At its core, the Time Sampling Form was first devised by Gieling et al. (1995) as a structured timed observation tool. Often our impressions of how a student acts is influenced by bias. This can be positive or negative.
By defining (up to) five items to observe (nothing more, nothing less), the observer using this tool is forced to specifically focus on these topics. Whilst observer bias still exists, it’s greatly reduced due to the structure of the observation. By being extremely specific about the observable behaviours, these 20-second windows allow for a clear capture of only these behaviours.
The main goal of this app is to help improve observations of specific behaviours. It won’t replace what you do and is not meant to be used every. single. time. But it can be a useful addition to your observational toolkit.
Typical Use Case
When working with students with ADHD or similar executive functioning difficulties, certain biases can creep in around how “on task” they are, or how much they distract their peers. As soon as it happens, the impression can be “See, they’re doing it again!”
Systematically observing these interactions using the Time Sampling Form eliminates such notions since it clearly shows (in graphs) how frequently certain behaviours occurred.
Helps with IEP targets too. quantify some stuff. Pupil dialog, set targets together.
When coaching a student, such information can be invaluable since, quite often, a student will have a more negative impression of the situation than reality shows. The Time Sampling Form is therefore a powerful tool for such dialog.
How does the software work?
Once you’ve set up all five observable behaviours (or left them as they were), set the time you will take for your observation.
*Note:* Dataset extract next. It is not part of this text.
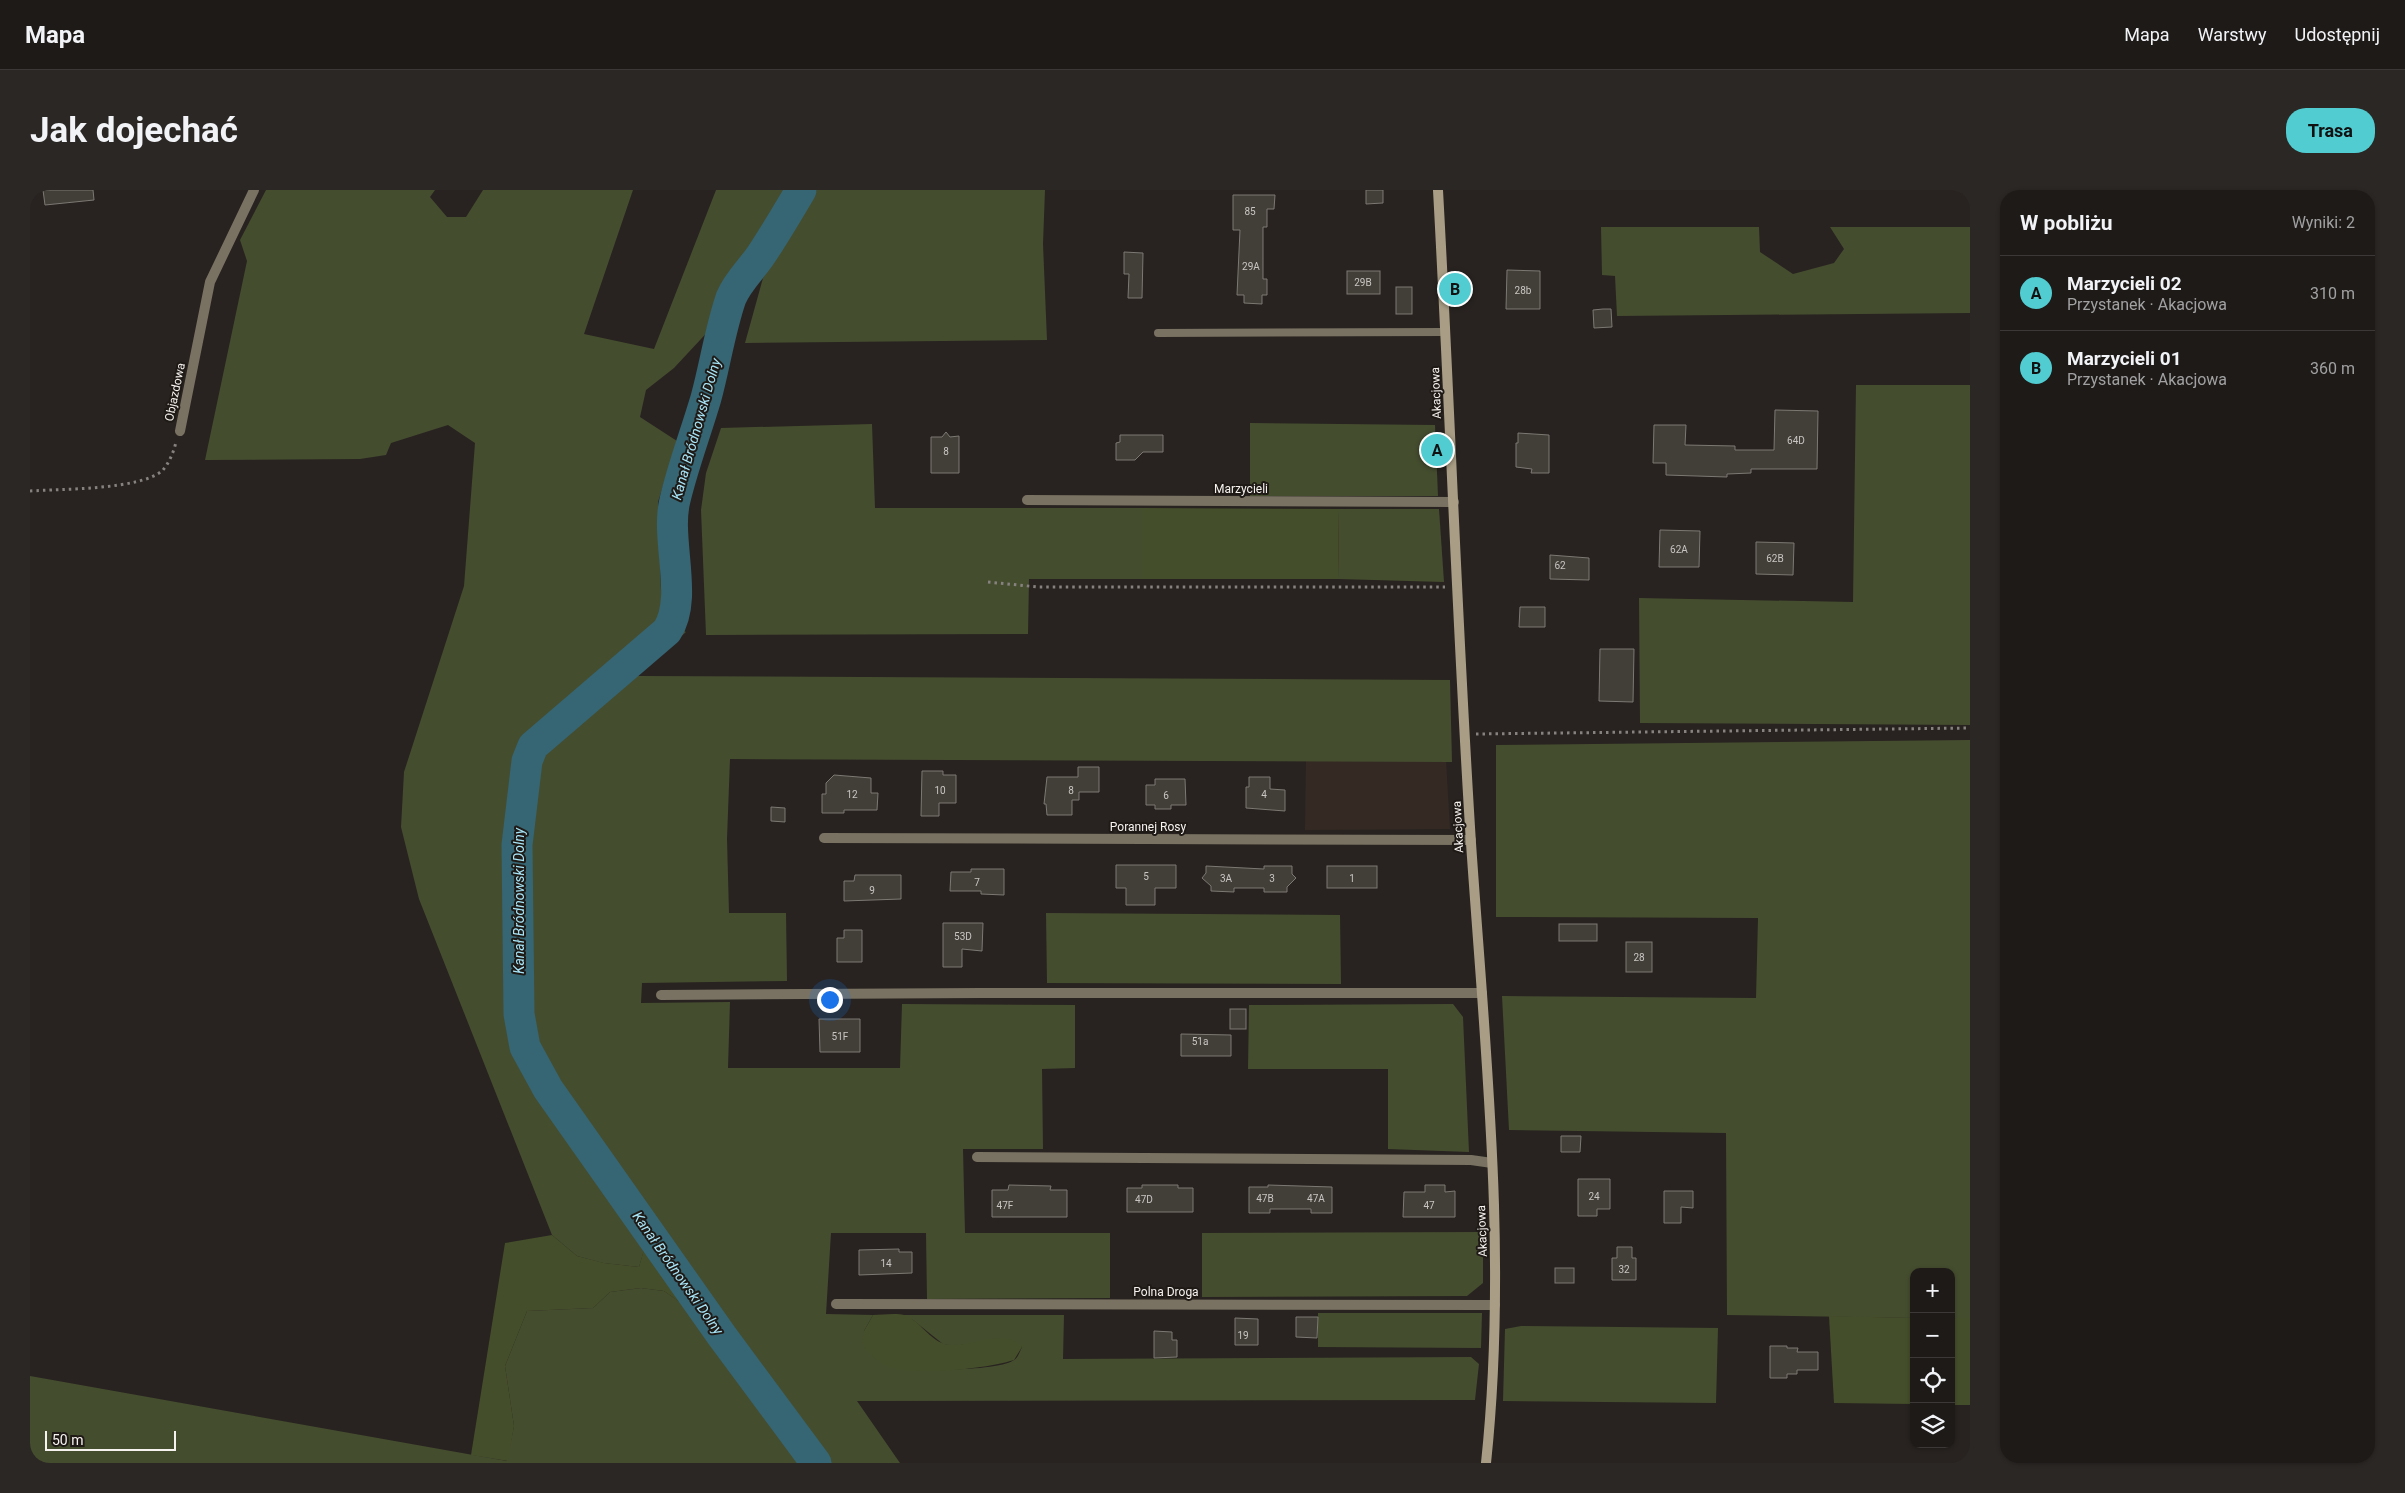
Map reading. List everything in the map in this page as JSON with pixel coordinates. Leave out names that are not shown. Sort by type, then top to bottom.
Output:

Around 15 to 20 minutes is recommended for a first observation. This allows you to ease into a rhythm with the tool and build up a routine. Follow-up observations can then be scheduled to be shorter.
Once you click “Start” on the main screen, the observation will commence. Each time, you have 20 second windows in which you can select an appropriate behaviour. Depending on the interaction and what is going on, try to have a measured approach. If, in those twenty seconds, you see the student predominantly “on task” but distracted for a few seconds, score “on task”. Only when the majority of the time is spent on an activity should it be scored.
When the observation time runs out, you’re taken to the graph screen. You can then download the results into a separate image file (graph + results). This allows you to easily put the information in an observation report or on the student’s file.
Since you can alter *what* you observe endlessly (up to five items for each twenty seconds), the use cases for the TST are endless. Let’s say that…
- …you want to observe a peer on their questioning during their instruction?
- …you want to observe a student on their interaction with their peers on the playground?
- …you want to be observed by a colleague during a staff meeting on how you present during a session?
- …you want to observe how often someone says “Like” during a guided conversation?
- …you want to observe the balance between positive and negative comments during a feedback meeting?
Well, now you can!
Don’t forget this software is freeware and made as a labour of love. If you have any ideas for feedback or improvement, please drop me a message on email, join ISENG to discuss the tool, or leave a message on GitHub. Any feedback is greatly appreciated and can help me to further improve the tool.
How safe and secure is it?
The app is coded in Godot and available on GitHub for source code inspection. It contains no tracking or data-saving of any kind. All work happens in your browser, on your computer. No data is stored on the server anywhere. So this makes it an easy tool to use from a data-protection point of view, but also means you need to be careful not to close your browser window – all work will be lost.
What is reasonable to expect?
For pupils without an Additional Support Need, as a rough guideline, you would expect them to be independently “on task” for the length of time equal to their age. So an eight year old pupil would be expected to be able to remain “on task” for eight minutes.
The procedure for completing a time sampling observation is:
- Once the app has started, complete the first three questions about who you are observing, who you are and what activity you’re observing.
- Set all the required descriptors (or leave as default) by clicking on Edit Items. Make sure you set the correct Observation Time at the top of the screen.
- Once you’re ready, click on Start to begin your observation. You can see the countdown begin for every 20 second interval. Once you’re in the final 5 seconds, you can choose one of the five behaviours you’ve described earlier. The bottom of the screen indicates how many intervals remain.
- Either complete the observation as intended, or press Stop Early to break off the observation. The Results screen is then presented. You can press Save Report as PNG to save the report to your own device. You can then include it in an IEP or use it for further discussion / intervention.
Gieling, C., Bakker-Beens, D., & Meugheuvel van de, L. (1995). Voor gedrag een 8. Berkhout.